* EXERCISE INSTRUCTIONS *
All lines in the data bearing the string "pixels" should be identified and copied.

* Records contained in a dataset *
************
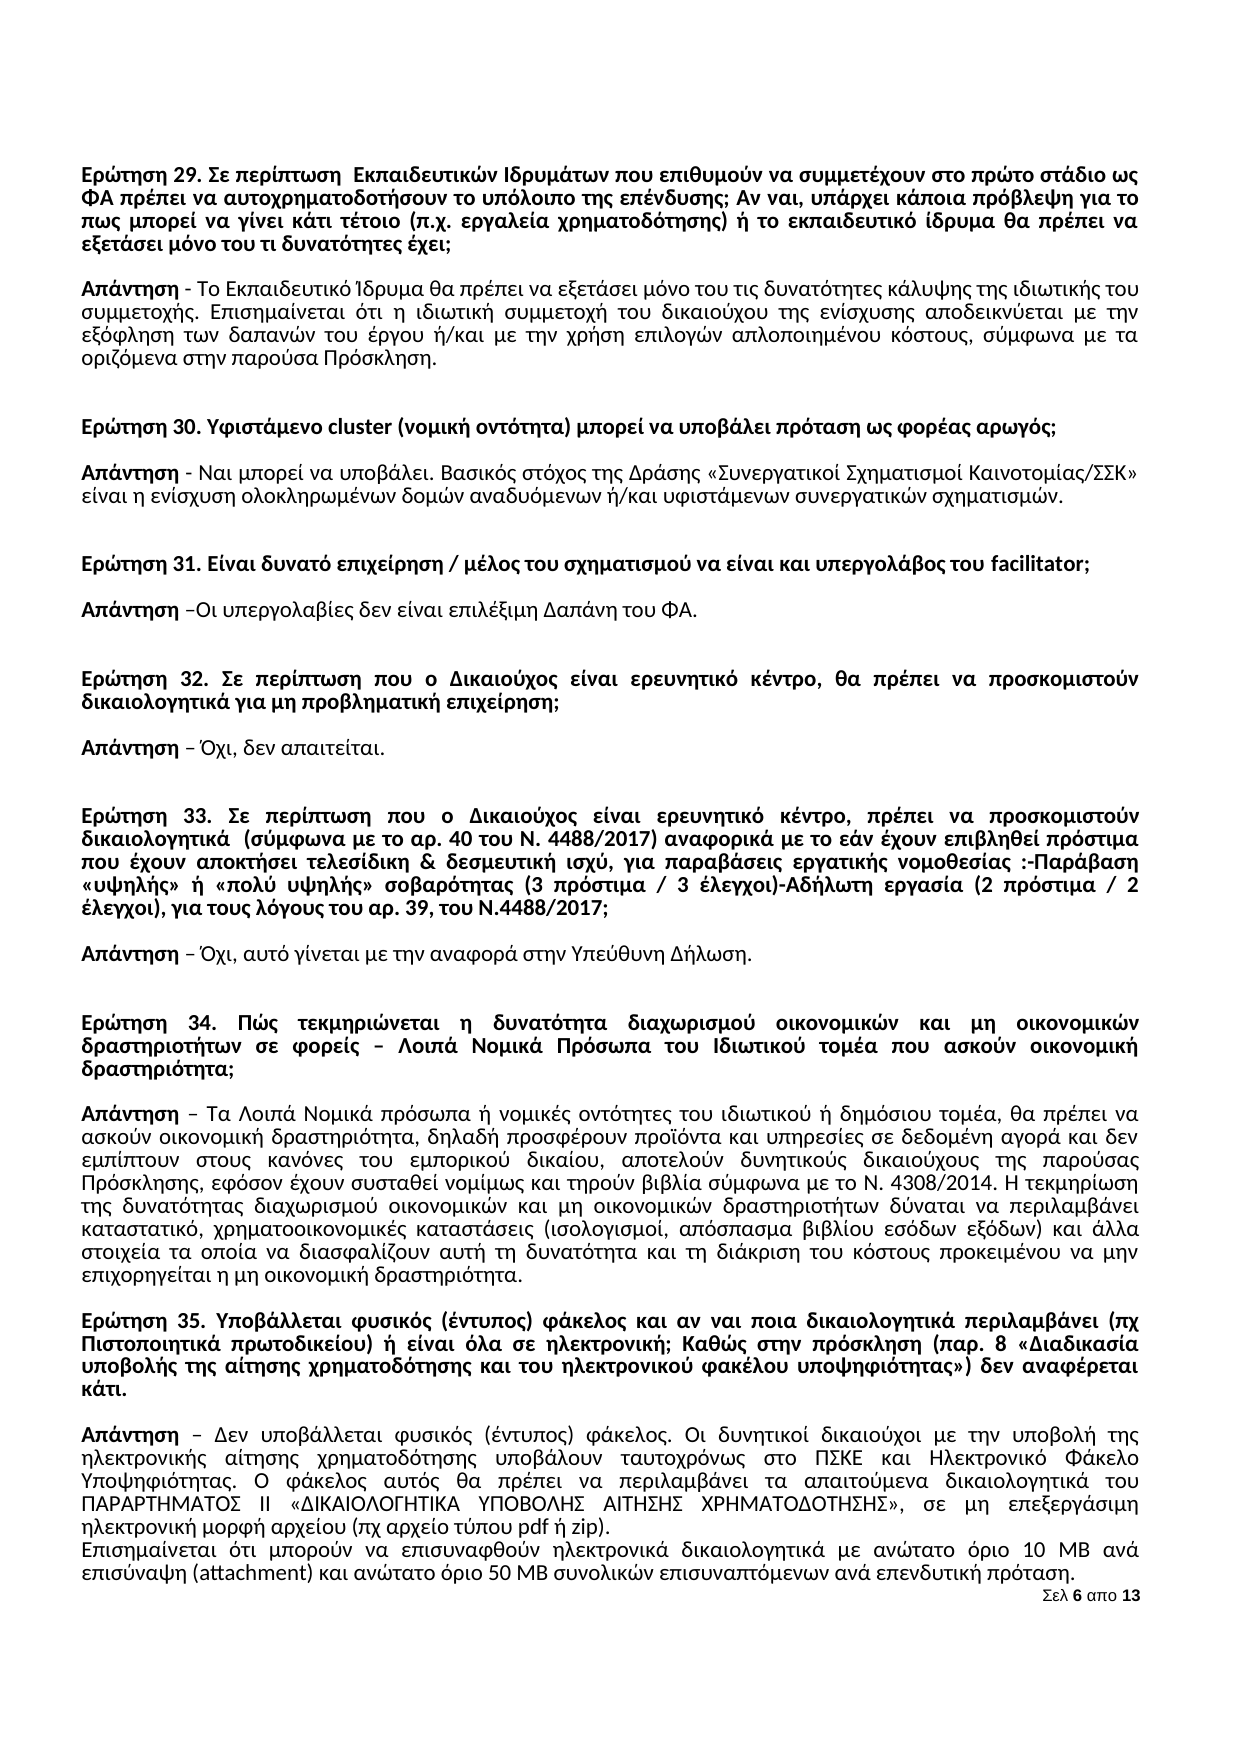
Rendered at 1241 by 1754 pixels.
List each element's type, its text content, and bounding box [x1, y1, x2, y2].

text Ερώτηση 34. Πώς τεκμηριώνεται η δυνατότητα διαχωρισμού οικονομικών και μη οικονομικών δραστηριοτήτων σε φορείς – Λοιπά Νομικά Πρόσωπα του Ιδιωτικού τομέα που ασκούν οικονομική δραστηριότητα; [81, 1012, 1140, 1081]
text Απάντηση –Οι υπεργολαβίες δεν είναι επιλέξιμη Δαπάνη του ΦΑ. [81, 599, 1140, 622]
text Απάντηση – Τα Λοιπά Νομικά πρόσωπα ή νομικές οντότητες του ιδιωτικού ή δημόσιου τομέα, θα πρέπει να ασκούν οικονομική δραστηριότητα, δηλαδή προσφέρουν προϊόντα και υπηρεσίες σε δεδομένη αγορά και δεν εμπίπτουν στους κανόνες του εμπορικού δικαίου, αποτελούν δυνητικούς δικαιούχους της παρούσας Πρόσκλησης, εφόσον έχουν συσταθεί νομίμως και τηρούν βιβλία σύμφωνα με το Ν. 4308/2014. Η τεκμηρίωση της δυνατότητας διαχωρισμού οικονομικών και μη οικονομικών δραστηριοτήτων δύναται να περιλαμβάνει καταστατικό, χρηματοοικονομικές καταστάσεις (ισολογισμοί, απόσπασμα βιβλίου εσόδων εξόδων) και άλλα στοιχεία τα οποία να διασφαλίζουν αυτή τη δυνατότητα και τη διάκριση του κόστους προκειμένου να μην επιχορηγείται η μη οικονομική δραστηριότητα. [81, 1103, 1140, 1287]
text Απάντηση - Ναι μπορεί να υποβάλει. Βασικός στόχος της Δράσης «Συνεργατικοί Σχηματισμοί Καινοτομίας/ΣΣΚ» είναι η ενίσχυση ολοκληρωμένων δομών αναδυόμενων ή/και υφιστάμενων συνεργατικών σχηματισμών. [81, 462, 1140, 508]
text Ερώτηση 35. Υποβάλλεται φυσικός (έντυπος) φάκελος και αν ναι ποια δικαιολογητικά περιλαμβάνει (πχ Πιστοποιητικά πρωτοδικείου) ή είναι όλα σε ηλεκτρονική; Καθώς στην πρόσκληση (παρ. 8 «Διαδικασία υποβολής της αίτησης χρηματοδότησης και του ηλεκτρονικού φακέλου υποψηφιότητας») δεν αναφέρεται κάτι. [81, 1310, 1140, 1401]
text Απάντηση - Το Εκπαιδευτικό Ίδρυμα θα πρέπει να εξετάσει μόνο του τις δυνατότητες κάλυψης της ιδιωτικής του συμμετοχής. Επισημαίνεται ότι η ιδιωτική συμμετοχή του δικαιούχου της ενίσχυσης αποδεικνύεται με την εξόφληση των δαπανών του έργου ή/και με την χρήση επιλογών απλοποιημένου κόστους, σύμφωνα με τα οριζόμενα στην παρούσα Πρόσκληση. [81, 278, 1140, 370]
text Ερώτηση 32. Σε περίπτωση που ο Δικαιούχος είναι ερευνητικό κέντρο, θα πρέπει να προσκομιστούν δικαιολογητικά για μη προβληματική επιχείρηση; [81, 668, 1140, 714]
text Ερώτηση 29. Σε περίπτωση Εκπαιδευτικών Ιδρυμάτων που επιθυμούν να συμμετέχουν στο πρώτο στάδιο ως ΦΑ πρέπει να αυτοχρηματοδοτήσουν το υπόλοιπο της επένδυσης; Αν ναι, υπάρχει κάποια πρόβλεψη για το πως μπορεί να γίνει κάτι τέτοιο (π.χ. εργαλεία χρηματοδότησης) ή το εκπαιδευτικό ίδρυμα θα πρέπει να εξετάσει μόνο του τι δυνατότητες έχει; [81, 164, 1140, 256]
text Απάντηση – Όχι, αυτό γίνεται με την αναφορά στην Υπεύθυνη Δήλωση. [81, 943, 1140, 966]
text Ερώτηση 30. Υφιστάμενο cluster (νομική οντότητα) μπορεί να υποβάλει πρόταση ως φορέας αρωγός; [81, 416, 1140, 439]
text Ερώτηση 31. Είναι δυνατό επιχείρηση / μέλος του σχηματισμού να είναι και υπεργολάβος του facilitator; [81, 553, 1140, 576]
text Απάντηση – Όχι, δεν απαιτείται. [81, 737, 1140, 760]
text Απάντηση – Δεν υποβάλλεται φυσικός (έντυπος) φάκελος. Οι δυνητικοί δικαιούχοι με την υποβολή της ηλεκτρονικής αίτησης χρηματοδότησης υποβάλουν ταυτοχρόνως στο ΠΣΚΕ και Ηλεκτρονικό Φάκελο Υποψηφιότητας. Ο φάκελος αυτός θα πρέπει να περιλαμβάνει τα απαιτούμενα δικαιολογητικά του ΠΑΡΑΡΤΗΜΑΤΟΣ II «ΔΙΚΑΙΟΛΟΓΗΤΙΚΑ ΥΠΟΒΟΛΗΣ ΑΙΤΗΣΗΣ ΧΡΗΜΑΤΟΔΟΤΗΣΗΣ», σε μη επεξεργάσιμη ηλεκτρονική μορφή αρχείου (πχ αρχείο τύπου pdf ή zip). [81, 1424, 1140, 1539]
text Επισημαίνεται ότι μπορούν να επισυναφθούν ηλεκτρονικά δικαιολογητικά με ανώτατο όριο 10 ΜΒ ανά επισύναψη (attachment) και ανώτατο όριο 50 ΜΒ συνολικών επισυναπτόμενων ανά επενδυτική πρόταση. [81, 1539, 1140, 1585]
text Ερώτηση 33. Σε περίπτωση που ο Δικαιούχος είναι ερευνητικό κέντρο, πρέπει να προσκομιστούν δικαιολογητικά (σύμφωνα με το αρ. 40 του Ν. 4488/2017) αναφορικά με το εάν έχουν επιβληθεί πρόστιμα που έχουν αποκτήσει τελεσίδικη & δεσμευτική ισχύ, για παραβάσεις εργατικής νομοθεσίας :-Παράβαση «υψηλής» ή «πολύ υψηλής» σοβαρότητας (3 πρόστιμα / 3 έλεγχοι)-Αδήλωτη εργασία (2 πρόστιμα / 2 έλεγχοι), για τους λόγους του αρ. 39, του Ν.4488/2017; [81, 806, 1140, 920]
************
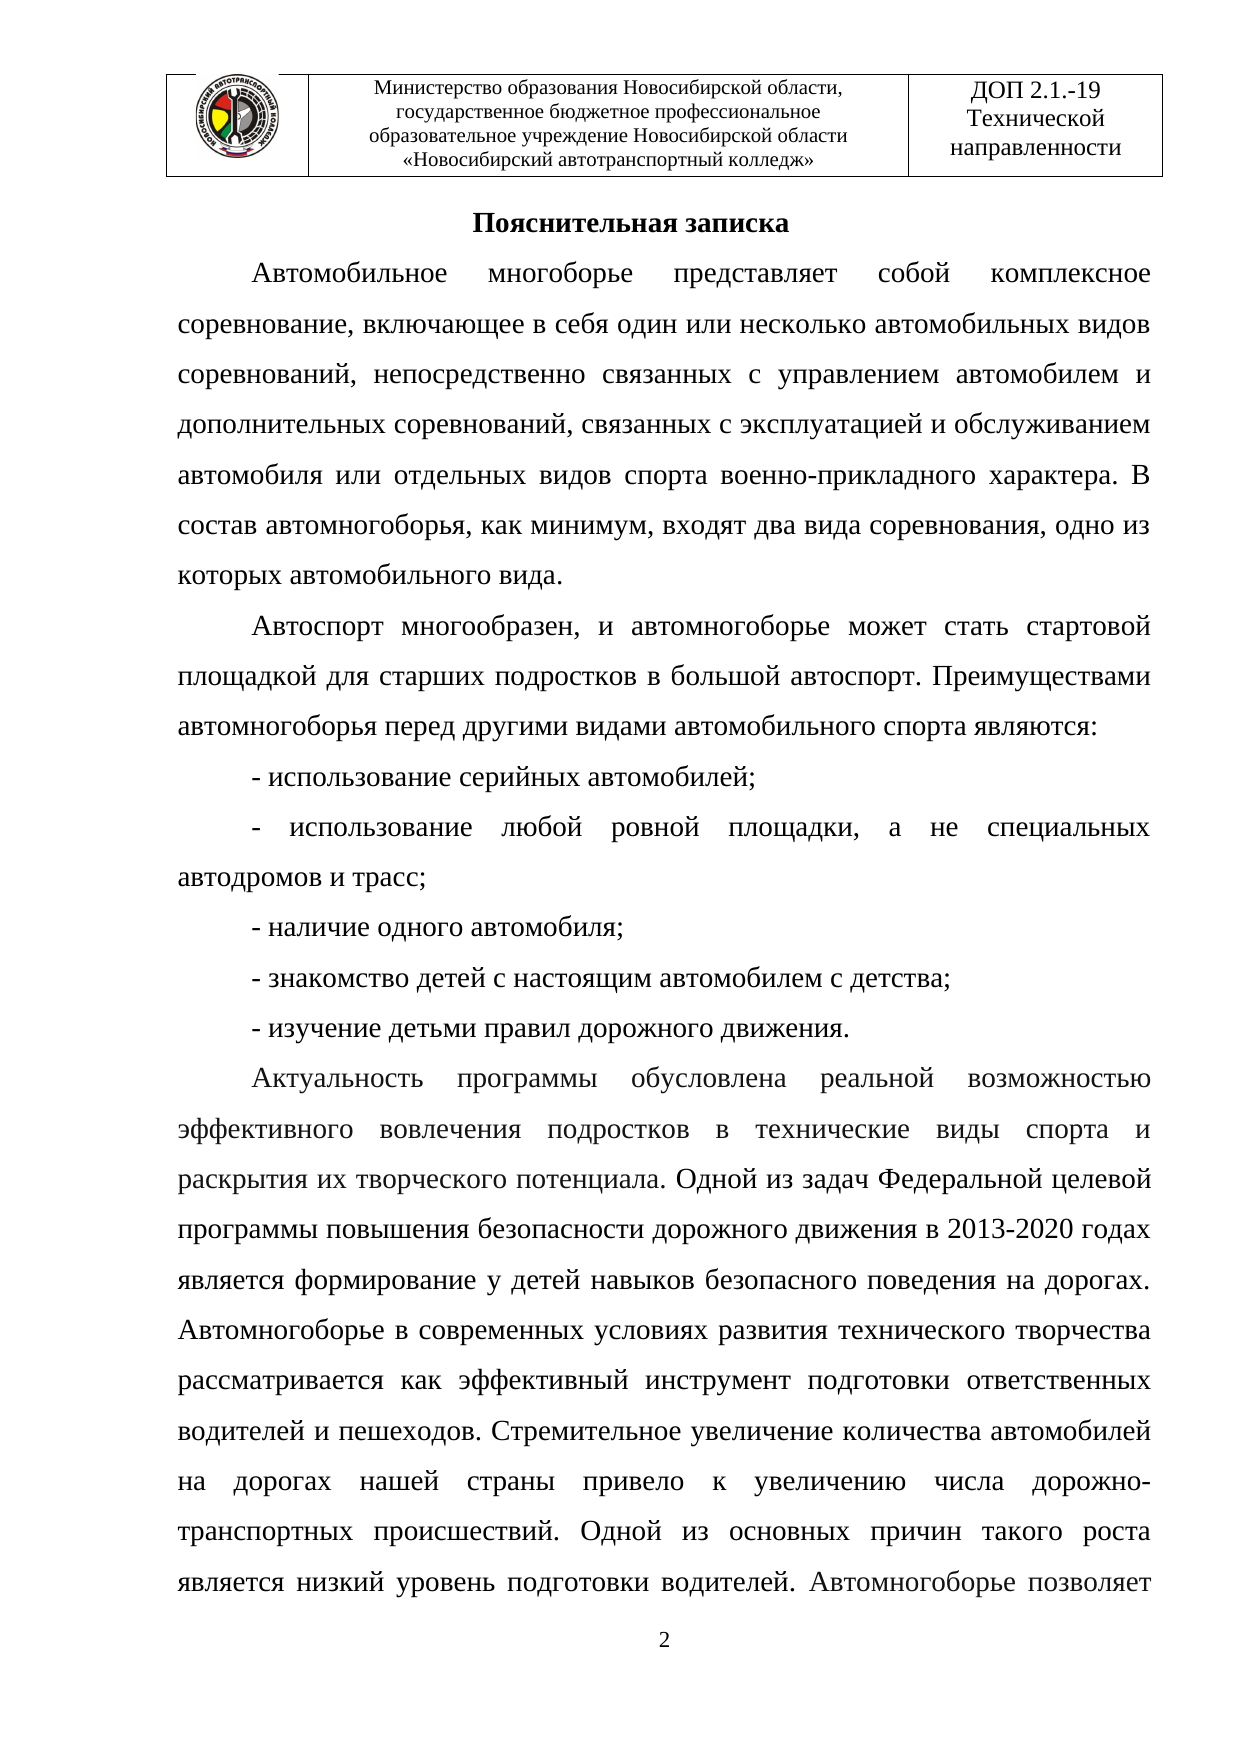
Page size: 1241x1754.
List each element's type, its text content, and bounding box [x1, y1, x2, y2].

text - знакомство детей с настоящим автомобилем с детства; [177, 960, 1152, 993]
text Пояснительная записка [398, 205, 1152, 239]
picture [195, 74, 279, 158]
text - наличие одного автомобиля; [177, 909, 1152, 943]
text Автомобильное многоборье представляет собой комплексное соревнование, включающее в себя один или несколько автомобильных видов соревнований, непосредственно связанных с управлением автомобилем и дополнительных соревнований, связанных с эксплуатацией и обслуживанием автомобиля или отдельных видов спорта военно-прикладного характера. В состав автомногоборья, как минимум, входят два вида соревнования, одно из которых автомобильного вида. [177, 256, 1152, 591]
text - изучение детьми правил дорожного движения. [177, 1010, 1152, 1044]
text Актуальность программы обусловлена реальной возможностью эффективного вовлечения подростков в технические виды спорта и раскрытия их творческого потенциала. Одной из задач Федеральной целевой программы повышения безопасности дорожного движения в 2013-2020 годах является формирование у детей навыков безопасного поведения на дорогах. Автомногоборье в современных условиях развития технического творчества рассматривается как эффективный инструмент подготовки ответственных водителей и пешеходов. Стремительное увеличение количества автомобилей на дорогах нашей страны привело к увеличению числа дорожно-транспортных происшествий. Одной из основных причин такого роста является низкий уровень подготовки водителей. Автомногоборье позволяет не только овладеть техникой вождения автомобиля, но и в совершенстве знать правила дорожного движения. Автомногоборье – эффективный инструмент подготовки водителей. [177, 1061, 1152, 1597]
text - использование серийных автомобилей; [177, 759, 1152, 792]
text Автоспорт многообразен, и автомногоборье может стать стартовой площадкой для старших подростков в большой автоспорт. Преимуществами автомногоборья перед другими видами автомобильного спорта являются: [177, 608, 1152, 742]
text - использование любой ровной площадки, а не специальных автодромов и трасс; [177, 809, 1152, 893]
************
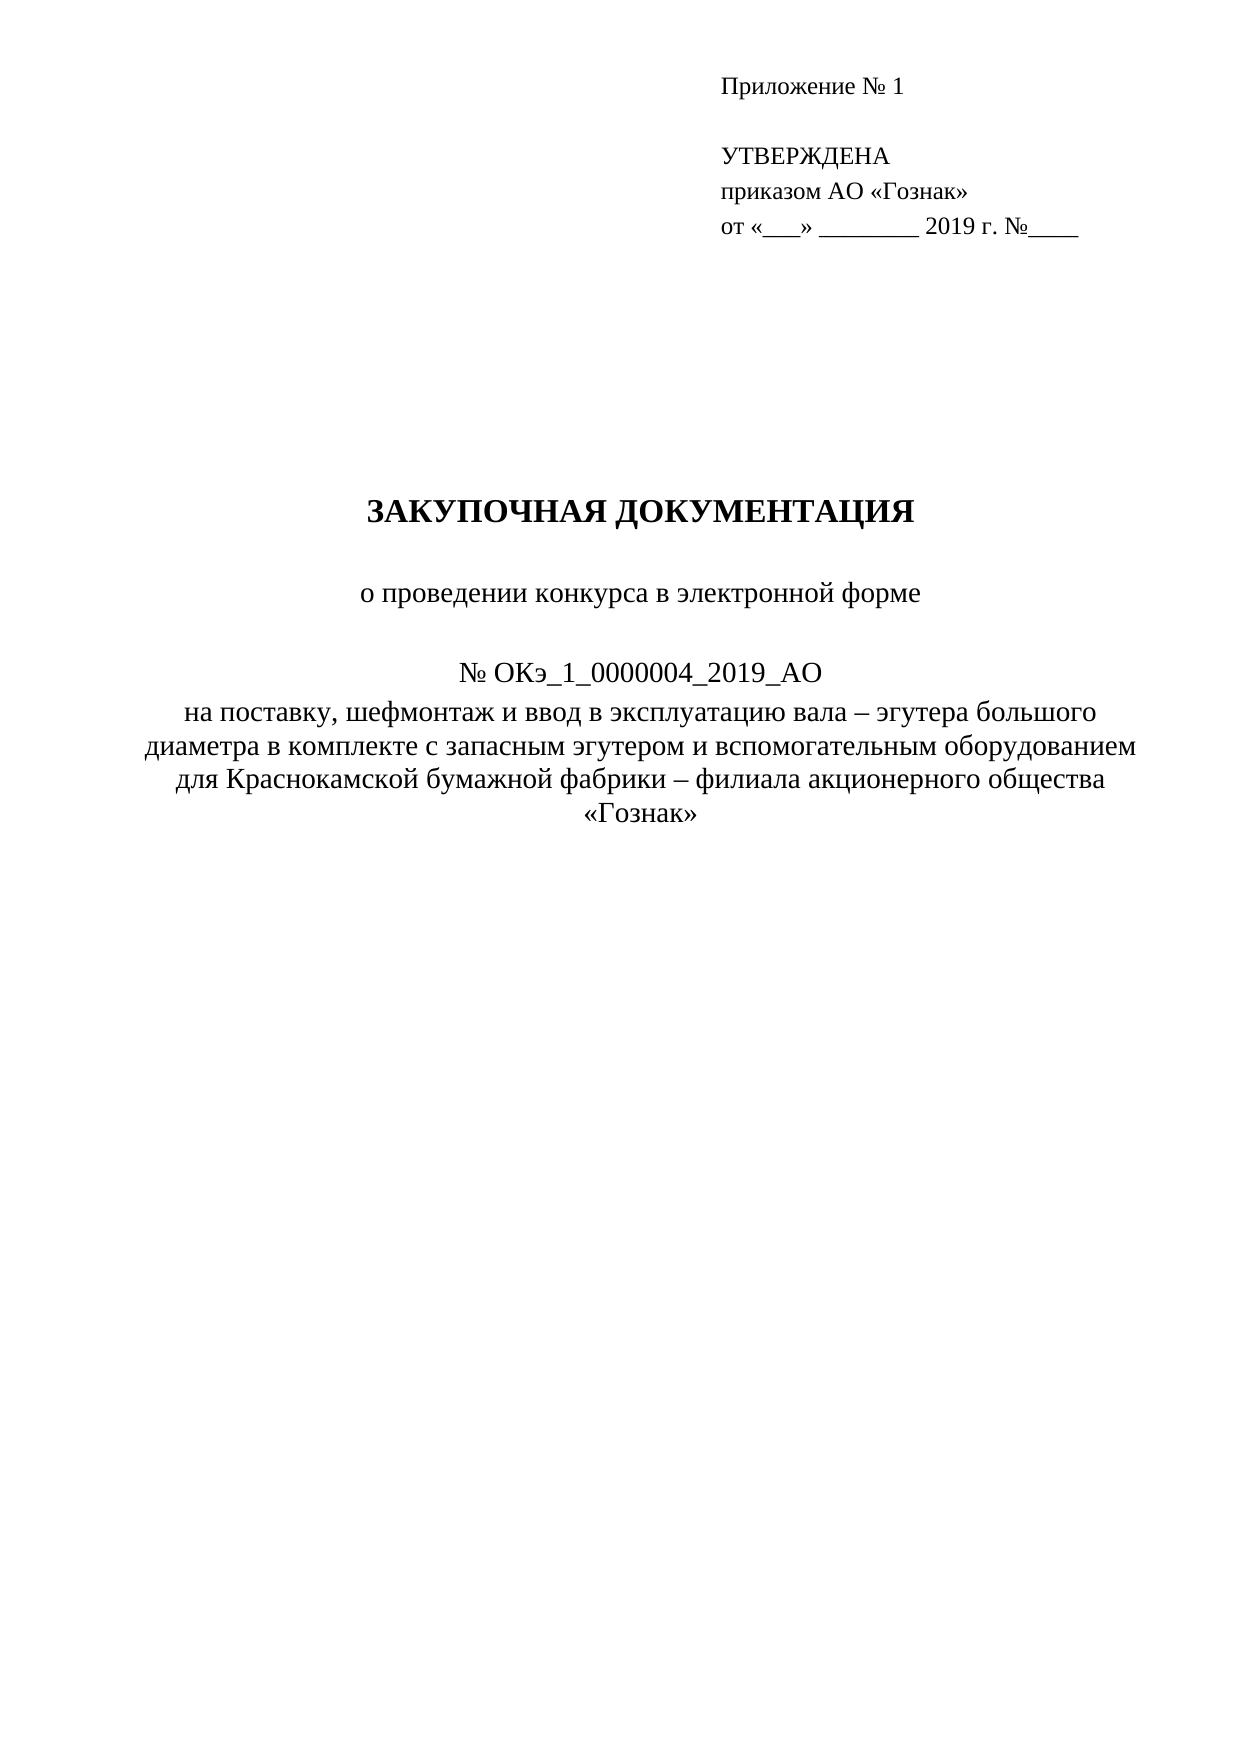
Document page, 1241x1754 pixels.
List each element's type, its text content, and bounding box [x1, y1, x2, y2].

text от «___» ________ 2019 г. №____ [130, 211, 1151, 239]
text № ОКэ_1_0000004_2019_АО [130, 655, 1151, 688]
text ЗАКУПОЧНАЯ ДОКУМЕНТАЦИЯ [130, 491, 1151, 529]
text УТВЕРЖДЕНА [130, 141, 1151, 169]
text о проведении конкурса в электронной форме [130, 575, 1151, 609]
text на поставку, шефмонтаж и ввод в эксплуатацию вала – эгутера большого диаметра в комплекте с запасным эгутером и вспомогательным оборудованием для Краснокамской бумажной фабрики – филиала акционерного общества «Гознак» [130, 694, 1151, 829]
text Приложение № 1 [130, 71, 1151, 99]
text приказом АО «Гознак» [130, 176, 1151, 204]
************
* EXERCISE RESULT *
Rendered at 1241 by 1754 pixels.
Document page, 1241x1754 pixels.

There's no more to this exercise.